Thursday, 21 October 2021

Joint Oireachtas Committee on Disability Matters

Aligning Disability Services with the UN Convention on the Rights of Persons with Disabilities: Discussion

Ms Samantha Kenny:

Yes. One of the things that I find very hard is the number of hoops we have to jump through. We have to prove that the level of need is there and then we have to write all of that down. We have to fill out a massive amount of forms. I am speaking not of one or two pages but 18, 20 and 30 pages. You spend your entire life advocating for your child and then you have to strip that child down to his or her medical diagnosis, which is soul destroying. When you send the forms off, you are literally at the whim of somebody else deciding whether (a) what you said is true, (b) whether he or she is of the same opinion as you because they do not have as much interaction with your child and (c) even if you are grant aided you then have to go through the rigamarole of paying upfront and waiting for an inspector to come to the house to confirm that the work, in his or her opinion, is done and then you get the grant. That is what happens if the application is financial. If it is for equipment and other stuff, there is a constant proof of need. Therapists have their own opinions on what a child may need because they are not around the child 24-7. On top of that, they have to look at their funding. Sometimes funding wins out over need.

There is network of families behind the scenes, that I am sure politicians do not see, who are literally handing disability equipment to each other that they have had to fundraise for. It is soul destroying watching the family of a child who has passed on dismantle a room and hand over equipment to another family. I do not think people realise that happens, but it does. That is literally solely because other families cannot get funding or equipment. They also may not have access to a therapist at the time. During the pandemic, we lost our therapists. The most profoundly disabled child in my household had no therapist during the pandemic. We were reliant on a pool of therapists, if they could get to us. Our therapists were redeployed. The decision was taken that they were needed elsewhere and, again, we took the hit. I understand that was important in light of the pandemic, but my child's disability did not disappear just because a virus hit. My child grew and she needed access to therapists for equipment and for adjustments and they simply were not there. That happens time and again. We seem to always take the first hit. When there are budget cuts, we take the first hit and we are forgotten about most of the time when there is money available.

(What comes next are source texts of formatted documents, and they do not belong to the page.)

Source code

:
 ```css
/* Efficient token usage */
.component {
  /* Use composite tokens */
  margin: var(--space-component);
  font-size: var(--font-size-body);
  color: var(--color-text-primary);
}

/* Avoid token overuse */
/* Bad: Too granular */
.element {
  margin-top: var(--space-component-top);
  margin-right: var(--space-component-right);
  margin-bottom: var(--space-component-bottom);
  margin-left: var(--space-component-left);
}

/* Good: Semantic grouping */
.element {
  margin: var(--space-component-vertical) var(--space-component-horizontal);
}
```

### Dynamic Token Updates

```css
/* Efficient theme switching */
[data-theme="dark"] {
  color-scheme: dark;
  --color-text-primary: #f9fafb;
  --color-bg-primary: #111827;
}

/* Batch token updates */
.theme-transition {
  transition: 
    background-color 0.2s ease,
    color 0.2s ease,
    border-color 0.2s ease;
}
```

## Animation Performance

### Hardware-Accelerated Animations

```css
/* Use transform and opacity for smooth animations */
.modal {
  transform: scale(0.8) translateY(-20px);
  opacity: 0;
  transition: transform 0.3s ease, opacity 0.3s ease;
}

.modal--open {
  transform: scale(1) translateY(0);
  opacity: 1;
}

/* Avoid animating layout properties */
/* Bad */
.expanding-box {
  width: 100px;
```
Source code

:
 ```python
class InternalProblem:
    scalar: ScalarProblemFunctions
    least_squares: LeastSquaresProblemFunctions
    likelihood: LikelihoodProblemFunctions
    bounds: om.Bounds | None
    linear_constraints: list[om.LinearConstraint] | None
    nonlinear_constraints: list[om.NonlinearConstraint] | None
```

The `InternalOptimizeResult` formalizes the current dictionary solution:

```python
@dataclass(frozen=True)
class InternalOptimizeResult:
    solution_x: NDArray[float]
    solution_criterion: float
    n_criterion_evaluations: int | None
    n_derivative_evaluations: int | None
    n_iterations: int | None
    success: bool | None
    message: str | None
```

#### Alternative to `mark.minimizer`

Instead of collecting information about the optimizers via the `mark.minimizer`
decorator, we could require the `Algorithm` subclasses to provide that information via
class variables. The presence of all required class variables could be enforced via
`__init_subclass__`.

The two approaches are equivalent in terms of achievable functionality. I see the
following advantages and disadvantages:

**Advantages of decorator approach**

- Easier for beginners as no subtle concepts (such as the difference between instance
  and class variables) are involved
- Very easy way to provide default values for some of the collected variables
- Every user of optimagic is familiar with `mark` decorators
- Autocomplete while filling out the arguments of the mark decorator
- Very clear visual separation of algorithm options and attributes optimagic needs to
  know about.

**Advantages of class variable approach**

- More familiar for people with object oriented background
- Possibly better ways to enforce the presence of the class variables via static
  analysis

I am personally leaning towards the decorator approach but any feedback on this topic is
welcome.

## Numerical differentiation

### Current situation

As for disability awareness, the medical model does not work. If you read the diagnosis of my child and then looked at my child, they are two completely separate things. My child does not fit into boxes. No matter how much you try to fit her into a box and check that down, it does not work like that. There is an element of nurture in every household and every disabled person is represented differently based on the environment he or she is in as well. There needs to be a look at each family. We need to look at the needs of the family, not just the person because the person is not separate to the family. The person is integrated into a unit. That is completely forgotten as well. They are important elements that people need to take home and look at. As I said in my submission and my opening statement, there is an element of "they can make do with what they've got". An average person would not be expected to "make do" yet my child is expected to do "make do". I find that disgusting, to be honest. I do not think it is fair that she has to "make do" because she has a disability. I hope that answers some of the questions.